#### Exercise prompt
Each entry below should appear again exactly as written, without pictures.

Records excerpted from a collection
---
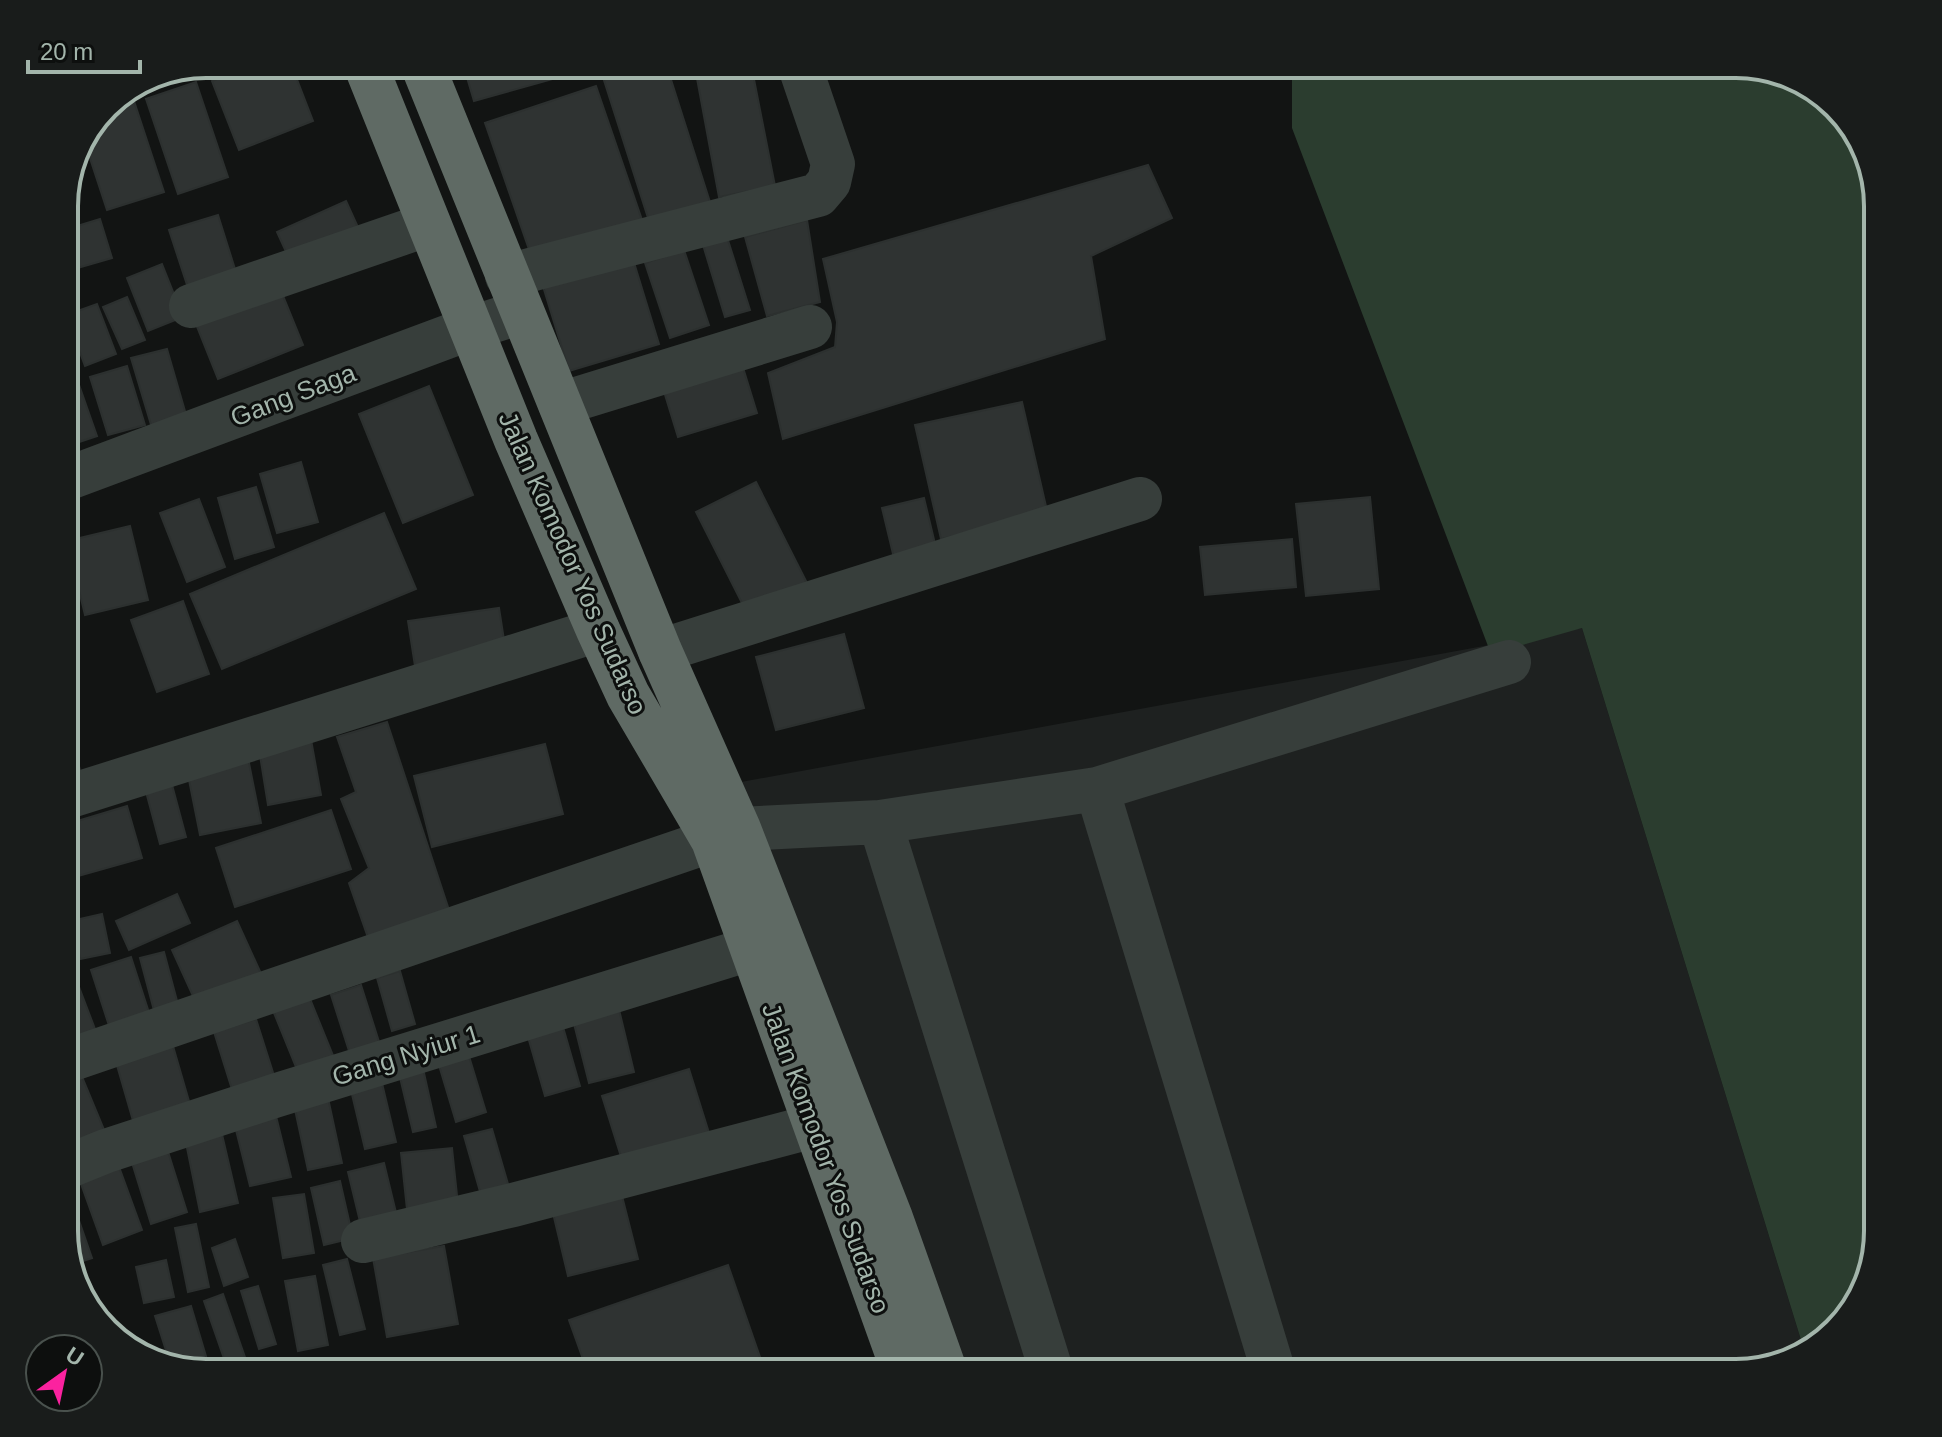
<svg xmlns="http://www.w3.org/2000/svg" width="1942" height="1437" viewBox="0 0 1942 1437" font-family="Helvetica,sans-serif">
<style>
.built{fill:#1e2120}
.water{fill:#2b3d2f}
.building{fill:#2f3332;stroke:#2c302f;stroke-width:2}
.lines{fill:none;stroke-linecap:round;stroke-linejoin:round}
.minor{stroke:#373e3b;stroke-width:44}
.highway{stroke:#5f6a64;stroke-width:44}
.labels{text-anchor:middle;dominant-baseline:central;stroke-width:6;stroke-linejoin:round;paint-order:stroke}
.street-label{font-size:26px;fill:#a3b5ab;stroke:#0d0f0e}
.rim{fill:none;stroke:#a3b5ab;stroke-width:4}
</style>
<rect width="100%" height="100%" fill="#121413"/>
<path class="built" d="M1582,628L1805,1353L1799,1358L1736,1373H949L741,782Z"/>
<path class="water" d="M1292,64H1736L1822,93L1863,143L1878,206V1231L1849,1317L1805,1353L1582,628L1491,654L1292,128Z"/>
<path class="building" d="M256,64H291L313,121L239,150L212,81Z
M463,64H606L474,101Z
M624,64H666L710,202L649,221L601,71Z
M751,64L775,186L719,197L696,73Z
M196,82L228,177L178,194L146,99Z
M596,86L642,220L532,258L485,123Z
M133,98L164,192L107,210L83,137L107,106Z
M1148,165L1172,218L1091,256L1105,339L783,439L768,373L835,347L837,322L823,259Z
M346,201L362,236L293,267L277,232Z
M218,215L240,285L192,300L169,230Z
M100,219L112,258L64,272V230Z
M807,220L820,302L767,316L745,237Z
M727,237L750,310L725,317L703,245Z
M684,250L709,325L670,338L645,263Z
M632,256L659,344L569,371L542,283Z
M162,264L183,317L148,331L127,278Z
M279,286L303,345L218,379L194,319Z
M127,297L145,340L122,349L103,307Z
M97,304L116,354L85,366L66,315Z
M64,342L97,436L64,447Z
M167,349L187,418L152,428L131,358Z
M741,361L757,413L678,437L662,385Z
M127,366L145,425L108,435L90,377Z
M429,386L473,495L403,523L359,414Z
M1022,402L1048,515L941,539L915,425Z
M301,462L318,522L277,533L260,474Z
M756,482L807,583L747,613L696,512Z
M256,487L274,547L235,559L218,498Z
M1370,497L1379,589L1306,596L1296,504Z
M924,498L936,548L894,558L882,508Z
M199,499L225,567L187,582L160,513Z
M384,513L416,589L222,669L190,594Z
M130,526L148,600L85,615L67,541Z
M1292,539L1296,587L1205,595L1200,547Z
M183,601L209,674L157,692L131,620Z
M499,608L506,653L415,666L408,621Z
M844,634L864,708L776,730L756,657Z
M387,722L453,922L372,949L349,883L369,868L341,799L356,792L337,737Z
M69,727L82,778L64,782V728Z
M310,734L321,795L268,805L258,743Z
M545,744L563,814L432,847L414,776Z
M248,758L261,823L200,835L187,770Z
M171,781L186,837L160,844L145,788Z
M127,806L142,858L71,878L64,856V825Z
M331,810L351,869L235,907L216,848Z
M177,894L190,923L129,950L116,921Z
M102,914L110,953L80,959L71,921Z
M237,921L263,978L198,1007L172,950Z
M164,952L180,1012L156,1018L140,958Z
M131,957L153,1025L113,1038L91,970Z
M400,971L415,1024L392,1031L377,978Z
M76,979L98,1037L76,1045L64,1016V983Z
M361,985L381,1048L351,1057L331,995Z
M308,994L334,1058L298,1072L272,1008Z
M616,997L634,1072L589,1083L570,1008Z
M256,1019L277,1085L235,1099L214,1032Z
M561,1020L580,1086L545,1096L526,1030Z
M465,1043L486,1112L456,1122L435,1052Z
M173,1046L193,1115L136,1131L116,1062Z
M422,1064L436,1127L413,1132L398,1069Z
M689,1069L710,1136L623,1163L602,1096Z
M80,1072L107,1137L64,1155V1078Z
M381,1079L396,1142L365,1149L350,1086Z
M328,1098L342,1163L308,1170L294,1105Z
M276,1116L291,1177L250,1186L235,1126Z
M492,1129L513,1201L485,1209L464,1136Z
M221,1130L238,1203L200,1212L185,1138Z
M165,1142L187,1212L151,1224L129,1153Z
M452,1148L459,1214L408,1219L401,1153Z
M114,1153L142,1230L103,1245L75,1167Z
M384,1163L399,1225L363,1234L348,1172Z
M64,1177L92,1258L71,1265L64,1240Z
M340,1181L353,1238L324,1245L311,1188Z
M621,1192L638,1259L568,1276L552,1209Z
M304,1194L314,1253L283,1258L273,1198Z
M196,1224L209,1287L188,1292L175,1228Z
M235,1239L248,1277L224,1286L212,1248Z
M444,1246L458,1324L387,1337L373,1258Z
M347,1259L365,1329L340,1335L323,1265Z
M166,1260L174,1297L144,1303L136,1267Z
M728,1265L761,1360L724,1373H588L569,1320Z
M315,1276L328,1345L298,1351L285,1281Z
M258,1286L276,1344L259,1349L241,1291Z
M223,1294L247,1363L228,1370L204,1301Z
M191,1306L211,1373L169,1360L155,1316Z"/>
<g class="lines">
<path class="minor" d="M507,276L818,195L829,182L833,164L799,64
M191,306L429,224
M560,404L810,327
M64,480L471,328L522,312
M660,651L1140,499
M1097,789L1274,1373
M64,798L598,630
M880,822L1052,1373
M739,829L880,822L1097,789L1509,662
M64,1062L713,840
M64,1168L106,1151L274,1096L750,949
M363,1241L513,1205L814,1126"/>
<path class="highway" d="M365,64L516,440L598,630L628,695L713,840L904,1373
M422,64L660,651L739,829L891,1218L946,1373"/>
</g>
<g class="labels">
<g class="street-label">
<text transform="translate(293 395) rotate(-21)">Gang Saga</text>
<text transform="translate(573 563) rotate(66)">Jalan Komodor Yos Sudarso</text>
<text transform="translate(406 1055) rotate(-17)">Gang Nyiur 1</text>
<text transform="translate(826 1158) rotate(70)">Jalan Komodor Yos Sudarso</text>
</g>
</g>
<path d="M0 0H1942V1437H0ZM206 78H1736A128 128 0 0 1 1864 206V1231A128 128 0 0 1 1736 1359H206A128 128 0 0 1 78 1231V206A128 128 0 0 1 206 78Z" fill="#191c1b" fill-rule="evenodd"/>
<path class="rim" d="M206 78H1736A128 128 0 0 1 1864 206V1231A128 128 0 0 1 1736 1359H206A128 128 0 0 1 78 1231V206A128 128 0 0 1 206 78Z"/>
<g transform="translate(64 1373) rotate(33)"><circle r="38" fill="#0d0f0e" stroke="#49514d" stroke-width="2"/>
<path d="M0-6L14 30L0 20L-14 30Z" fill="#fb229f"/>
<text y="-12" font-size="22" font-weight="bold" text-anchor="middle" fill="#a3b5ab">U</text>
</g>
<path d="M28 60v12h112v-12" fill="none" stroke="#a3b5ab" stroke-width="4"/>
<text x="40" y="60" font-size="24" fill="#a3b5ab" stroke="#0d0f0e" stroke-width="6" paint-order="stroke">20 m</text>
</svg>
---
#### Answer box
<svg xmlns="http://www.w3.org/2000/svg" width="1942" height="1437" viewBox="0 0 1942 1437" font-family="Helvetica,sans-serif">
<style>
.built{fill:#1e2120}
.water{fill:#2b3d2f}
.building{fill:#2f3332;stroke:#2c302f;stroke-width:2}
.lines{fill:none;stroke-linecap:round;stroke-linejoin:round}
.minor{stroke:#373e3b;stroke-width:44}
.highway{stroke:#5f6a64;stroke-width:44}
.labels{text-anchor:middle;dominant-baseline:central;stroke-width:6;stroke-linejoin:round;paint-order:stroke}
.street-label{font-size:26px;fill:#a3b5ab;stroke:#0d0f0e}
.rim{fill:none;stroke:#a3b5ab;stroke-width:4}
</style>
<rect width="100%" height="100%" fill="#121413"/>
<path class="built" d="M1582,628L1805,1353L1799,1358L1736,1373H949L741,782Z"/>
<path class="water" d="M1292,64H1736L1822,93L1863,143L1878,206V1231L1849,1317L1805,1353L1582,628L1491,654L1292,128Z"/>
<path class="building" d="M256,64H291L313,121L239,150L212,81Z
M463,64H606L474,101Z
M624,64H666L710,202L649,221L601,71Z
M751,64L775,186L719,197L696,73Z
M196,82L228,177L178,194L146,99Z
M596,86L642,220L532,258L485,123Z
M133,98L164,192L107,210L83,137L107,106Z
M1148,165L1172,218L1091,256L1105,339L783,439L768,373L835,347L837,322L823,259Z
M346,201L362,236L293,267L277,232Z
M218,215L240,285L192,300L169,230Z
M100,219L112,258L64,272V230Z
M807,220L820,302L767,316L745,237Z
M727,237L750,310L725,317L703,245Z
M684,250L709,325L670,338L645,263Z
M632,256L659,344L569,371L542,283Z
M162,264L183,317L148,331L127,278Z
M279,286L303,345L218,379L194,319Z
M127,297L145,340L122,349L103,307Z
M97,304L116,354L85,366L66,315Z
M64,342L97,436L64,447Z
M167,349L187,418L152,428L131,358Z
M741,361L757,413L678,437L662,385Z
M127,366L145,425L108,435L90,377Z
M429,386L473,495L403,523L359,414Z
M1022,402L1048,515L941,539L915,425Z
M301,462L318,522L277,533L260,474Z
M756,482L807,583L747,613L696,512Z
M256,487L274,547L235,559L218,498Z
M1370,497L1379,589L1306,596L1296,504Z
M924,498L936,548L894,558L882,508Z
M199,499L225,567L187,582L160,513Z
M384,513L416,589L222,669L190,594Z
M130,526L148,600L85,615L67,541Z
M1292,539L1296,587L1205,595L1200,547Z
M183,601L209,674L157,692L131,620Z
M499,608L506,653L415,666L408,621Z
M844,634L864,708L776,730L756,657Z
M387,722L453,922L372,949L349,883L369,868L341,799L356,792L337,737Z
M69,727L82,778L64,782V728Z
M310,734L321,795L268,805L258,743Z
M545,744L563,814L432,847L414,776Z
M248,758L261,823L200,835L187,770Z
M171,781L186,837L160,844L145,788Z
M127,806L142,858L71,878L64,856V825Z
M331,810L351,869L235,907L216,848Z
M177,894L190,923L129,950L116,921Z
M102,914L110,953L80,959L71,921Z
M237,921L263,978L198,1007L172,950Z
M164,952L180,1012L156,1018L140,958Z
M131,957L153,1025L113,1038L91,970Z
M400,971L415,1024L392,1031L377,978Z
M76,979L98,1037L76,1045L64,1016V983Z
M361,985L381,1048L351,1057L331,995Z
M308,994L334,1058L298,1072L272,1008Z
M616,997L634,1072L589,1083L570,1008Z
M256,1019L277,1085L235,1099L214,1032Z
M561,1020L580,1086L545,1096L526,1030Z
M465,1043L486,1112L456,1122L435,1052Z
M173,1046L193,1115L136,1131L116,1062Z
M422,1064L436,1127L413,1132L398,1069Z
M689,1069L710,1136L623,1163L602,1096Z
M80,1072L107,1137L64,1155V1078Z
M381,1079L396,1142L365,1149L350,1086Z
M328,1098L342,1163L308,1170L294,1105Z
M276,1116L291,1177L250,1186L235,1126Z
M492,1129L513,1201L485,1209L464,1136Z
M221,1130L238,1203L200,1212L185,1138Z
M165,1142L187,1212L151,1224L129,1153Z
M452,1148L459,1214L408,1219L401,1153Z
M114,1153L142,1230L103,1245L75,1167Z
M384,1163L399,1225L363,1234L348,1172Z
M64,1177L92,1258L71,1265L64,1240Z
M340,1181L353,1238L324,1245L311,1188Z
M621,1192L638,1259L568,1276L552,1209Z
M304,1194L314,1253L283,1258L273,1198Z
M196,1224L209,1287L188,1292L175,1228Z
M235,1239L248,1277L224,1286L212,1248Z
M444,1246L458,1324L387,1337L373,1258Z
M347,1259L365,1329L340,1335L323,1265Z
M166,1260L174,1297L144,1303L136,1267Z
M728,1265L761,1360L724,1373H588L569,1320Z
M315,1276L328,1345L298,1351L285,1281Z
M258,1286L276,1344L259,1349L241,1291Z
M223,1294L247,1363L228,1370L204,1301Z
M191,1306L211,1373L169,1360L155,1316Z"/>
<g class="lines">
<path class="minor" d="M507,276L818,195L829,182L833,164L799,64
M191,306L429,224
M560,404L810,327
M64,480L471,328L522,312
M660,651L1140,499
M1097,789L1274,1373
M64,798L598,630
M880,822L1052,1373
M739,829L880,822L1097,789L1509,662
M64,1062L713,840
M64,1168L106,1151L274,1096L750,949
M363,1241L513,1205L814,1126"/>
<path class="highway" d="M365,64L516,440L598,630L628,695L713,840L904,1373
M422,64L660,651L739,829L891,1218L946,1373"/>
</g>
<g class="labels">
<g class="street-label">
<text transform="translate(293 395) rotate(-21)">Gang Saga</text>
<text transform="translate(573 563) rotate(66)">Jalan Komodor Yos Sudarso</text>
<text transform="translate(406 1055) rotate(-17)">Gang Nyiur 1</text>
<text transform="translate(826 1158) rotate(70)">Jalan Komodor Yos Sudarso</text>
</g>
</g>
<path d="M0 0H1942V1437H0ZM206 78H1736A128 128 0 0 1 1864 206V1231A128 128 0 0 1 1736 1359H206A128 128 0 0 1 78 1231V206A128 128 0 0 1 206 78Z" fill="#191c1b" fill-rule="evenodd"/>
<path class="rim" d="M206 78H1736A128 128 0 0 1 1864 206V1231A128 128 0 0 1 1736 1359H206A128 128 0 0 1 78 1231V206A128 128 0 0 1 206 78Z"/>
<g transform="translate(64 1373) rotate(33)"><circle r="38" fill="#0d0f0e" stroke="#49514d" stroke-width="2"/>
<path d="M0-6L14 30L0 20L-14 30Z" fill="#fb229f"/>
<text y="-12" font-size="22" font-weight="bold" text-anchor="middle" fill="#a3b5ab">U</text>
</g>
<path d="M28 60v12h112v-12" fill="none" stroke="#a3b5ab" stroke-width="4"/>
<text x="40" y="60" font-size="24" fill="#a3b5ab" stroke="#0d0f0e" stroke-width="6" paint-order="stroke">20 m</text>
</svg>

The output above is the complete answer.